Hi We are experiencing certain problem in one of our deployments with Cerbos. The pod in EKS that runs Cerbos and out service suddenly becomes unhealthy - Cerbos crashes due to OOM error. When I try to analyze Cerbos logs in Cloudwatch I see nothing, alss using Kubectl on the pod to see the memory usage (or to see if there is a memory pressure on the node) gives nothing. How can I understand the reasons for this sudden problem? The

policy

table size in Db is only 5 Mb (we are using AWS managed MySQL 8.0 DB), but

policy_retention

table size is 66 Gb (another issue that I want to address - can we configure this so Cerbos will keep only limited policy changes history or we need to do a scheduled deletion by ourselves?). The policy caching settings are the default ones. Thank you!

Hi @Yehiel Mizrahi, There are triggers for “delete”, “insert” and “update” operations which inserts rows to the

policy_revision

table. They are named

policy_on_delete

,

polic_on_insert

, and

policy_on_update

in the MySQL schema. You could drop all of those triggers, or only some set of them (Ex: leave only

policy_on_delete

so that you have a backup of deleted policies) without any problem. Clearing all rows in

policy_revision

table to save some space is OK, too. For the OOM problem, how is memory requests/limits configured for cerbos?
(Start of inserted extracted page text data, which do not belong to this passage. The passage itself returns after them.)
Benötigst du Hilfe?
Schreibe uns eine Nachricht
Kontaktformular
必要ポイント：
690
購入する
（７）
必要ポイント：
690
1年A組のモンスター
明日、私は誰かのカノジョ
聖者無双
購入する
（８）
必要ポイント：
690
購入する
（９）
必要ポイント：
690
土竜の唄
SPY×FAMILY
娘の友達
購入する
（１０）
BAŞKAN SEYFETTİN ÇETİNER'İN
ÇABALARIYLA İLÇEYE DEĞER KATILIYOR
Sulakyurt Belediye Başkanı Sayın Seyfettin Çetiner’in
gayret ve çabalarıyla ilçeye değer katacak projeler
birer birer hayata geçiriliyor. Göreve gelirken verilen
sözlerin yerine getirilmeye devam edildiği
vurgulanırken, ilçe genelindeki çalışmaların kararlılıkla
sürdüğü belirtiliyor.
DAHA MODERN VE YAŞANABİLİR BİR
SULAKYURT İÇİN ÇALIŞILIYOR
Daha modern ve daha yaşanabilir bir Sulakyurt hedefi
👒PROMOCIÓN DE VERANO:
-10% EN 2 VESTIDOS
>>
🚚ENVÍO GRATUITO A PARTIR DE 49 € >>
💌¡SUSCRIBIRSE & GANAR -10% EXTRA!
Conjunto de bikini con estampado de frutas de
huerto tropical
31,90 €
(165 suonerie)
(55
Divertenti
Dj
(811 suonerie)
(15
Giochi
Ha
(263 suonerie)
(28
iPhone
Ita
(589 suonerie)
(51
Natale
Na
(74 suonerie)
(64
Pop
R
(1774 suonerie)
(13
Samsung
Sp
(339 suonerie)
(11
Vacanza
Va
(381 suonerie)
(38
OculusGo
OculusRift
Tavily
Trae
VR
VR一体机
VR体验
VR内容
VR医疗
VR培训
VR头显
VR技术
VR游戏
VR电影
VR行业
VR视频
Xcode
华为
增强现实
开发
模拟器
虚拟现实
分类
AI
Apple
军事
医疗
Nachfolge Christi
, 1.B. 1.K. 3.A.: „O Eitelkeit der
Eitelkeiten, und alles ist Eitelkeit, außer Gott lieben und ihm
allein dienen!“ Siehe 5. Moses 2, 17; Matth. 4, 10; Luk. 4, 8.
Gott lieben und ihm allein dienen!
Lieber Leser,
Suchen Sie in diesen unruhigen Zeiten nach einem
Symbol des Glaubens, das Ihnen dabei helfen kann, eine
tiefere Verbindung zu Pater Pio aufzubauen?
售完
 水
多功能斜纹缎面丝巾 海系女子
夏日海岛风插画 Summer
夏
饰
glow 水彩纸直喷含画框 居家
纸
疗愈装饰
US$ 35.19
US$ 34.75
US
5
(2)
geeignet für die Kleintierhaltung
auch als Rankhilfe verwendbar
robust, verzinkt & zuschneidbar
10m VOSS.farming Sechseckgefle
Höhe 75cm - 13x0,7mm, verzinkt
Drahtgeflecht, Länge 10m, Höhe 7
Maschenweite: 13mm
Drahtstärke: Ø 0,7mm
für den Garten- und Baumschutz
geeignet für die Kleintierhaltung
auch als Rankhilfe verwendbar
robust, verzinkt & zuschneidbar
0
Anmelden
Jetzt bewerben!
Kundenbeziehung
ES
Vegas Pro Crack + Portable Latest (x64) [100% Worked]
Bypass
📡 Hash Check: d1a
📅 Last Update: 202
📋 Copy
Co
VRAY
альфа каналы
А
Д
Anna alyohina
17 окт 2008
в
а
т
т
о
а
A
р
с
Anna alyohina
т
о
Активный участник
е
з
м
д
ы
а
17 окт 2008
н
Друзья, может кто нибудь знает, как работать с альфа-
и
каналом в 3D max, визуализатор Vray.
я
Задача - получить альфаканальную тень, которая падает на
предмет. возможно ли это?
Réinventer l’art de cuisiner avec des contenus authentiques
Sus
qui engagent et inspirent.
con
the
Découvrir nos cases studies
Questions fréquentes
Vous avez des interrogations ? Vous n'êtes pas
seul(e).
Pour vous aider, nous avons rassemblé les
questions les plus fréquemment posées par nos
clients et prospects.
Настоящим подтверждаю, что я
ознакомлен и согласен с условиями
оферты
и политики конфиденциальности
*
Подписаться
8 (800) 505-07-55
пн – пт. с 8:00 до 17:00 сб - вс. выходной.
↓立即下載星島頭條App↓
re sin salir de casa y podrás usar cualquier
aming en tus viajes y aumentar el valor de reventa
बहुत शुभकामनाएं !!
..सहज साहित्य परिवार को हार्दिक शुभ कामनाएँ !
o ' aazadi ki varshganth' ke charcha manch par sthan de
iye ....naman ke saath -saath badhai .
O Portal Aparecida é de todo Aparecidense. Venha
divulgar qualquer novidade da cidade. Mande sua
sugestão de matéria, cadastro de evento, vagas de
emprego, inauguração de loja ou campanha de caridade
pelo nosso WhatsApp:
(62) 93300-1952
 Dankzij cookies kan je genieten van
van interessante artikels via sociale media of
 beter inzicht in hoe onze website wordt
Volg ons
@oguzhan Cerbos config is pretty basic:

".cerbos.yaml": |-
    server:
      # Configure Cerbos to listen on a Unix domain socket.
      grpcListenAddr: "127.0.0.1:3593"  
      # Note that adminAPI will be enabled only for PermissionsService
      adminAPI:
        enabled: false
    storage:
      driver: mysql
      mysql:
        dsn: ${MYSQL_USERNAME}:${MYSQL_PASSWORD}@tcp(${MYSQL_HOST}:3306)/${MYSQL_DATABASE}
    compile:
      cacheDuration: 60s

and these are the settings for Cerbos resource requirements:

containers:
      - name: cerbos
        image: "<http://ghcr.io/cerbos/cerbos:0.40.0|ghcr.io/cerbos/cerbos:0.40.0>"
        resources:
          requests:
            memory: "512Mi"
            cpu: "1000m"
          limits:
            memory: "512Mi"
            cpu: "1000m"

When did you start to see this error first, and which version of Cerbos you are using? Did the traffic increased, or the payload size of the requests increased lately? Have you added new policies to the mix as of late?

There is only one policy, but it is pretty large (~5Mb). We are using image version 0.40.0 Traffic & payloads didn't increase.